Oh yeah they have the rote program that they tell the kids what bullying is and that the kids should be kind and that is more or less where it ends . The kids are so cruel.
My son met his bully while playing for the junior basketball team. The kids on the team did not hit it off but one boy was really out to get my son.After the season was over , the boy went down on my son while my son was changing his clothing while another child stole his gym locker lock. --my son was devastated --but he was afraid to tell anyone and waited 2 days to tell anyone. the schools reaction was to tell the boys to keep away from each other. ( there is a charge of sexual harrassment in there) meanwhile while my son is covered by an individualized education plan the p.e. teacher told my son he could change his clothing in a closet. and the kid instructs his girlfriend to harrass my son--she made a pass at him! I complained and naturally she said my son misunderstand the girl --fast forward a few months and my son begins a new school year and the kid sneaks up on him and sits beside him saying to the teacher that he needed to move forward so he could see the board. I emailed the teacher as soon as my son told me --then i called the boys mother and she threatened to call the police if i ever called her again--all i did was tell her that i did not want her son to even look at my son. The school did the same thing again this year told the boys not to talk to each other.
the phys.ed teacher singles my son out and the boys in his class snicker and point fingers when a new skill is demonstrated. of course the school placed him with the basketball team for physical education.
I complained to the state i live in - the school defended its bullying program. they defended the list of allegations that i made and they accused me of violating ferpa laws with my complaint --my sons name was not even mentioned.
the local support groups are in favor of home schooling they say these kids internalize the garbage that goes on in school and bring it home to mom--say homeschool these kids . it is the only solution . but my son doesn't  understand and is not in favor of homeschooling.

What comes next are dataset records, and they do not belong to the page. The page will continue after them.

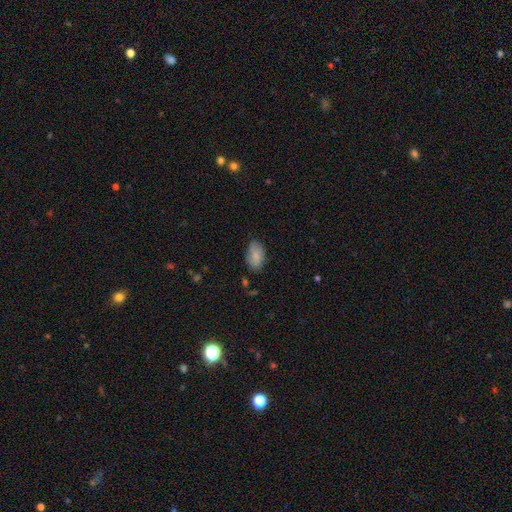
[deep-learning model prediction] Q: Smooth or featured?
A: smooth (85%); runner-up: featured or disk (8%)
Q: How rounded?
A: in between (93%); runner-up: round (5%)
Q: Merging?
A: none (79%); runner-up: minor disturbance (16%)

This bullying sound quite alarming to me ( if going down on him means what I think it does ) but I think homeschooling would be a mistake as would hitting the other child involved. Children need to learn how to look after themselves in preperation for adult life. Bullying is never nice especially if you have AS but it is a reality of life and running away from it will only store up problems in the future. Also in my experience it is often possible for the children concerned to sort the issues out themselves, eventally.

indeed- trenchies make you look bigger, so you become less of a target.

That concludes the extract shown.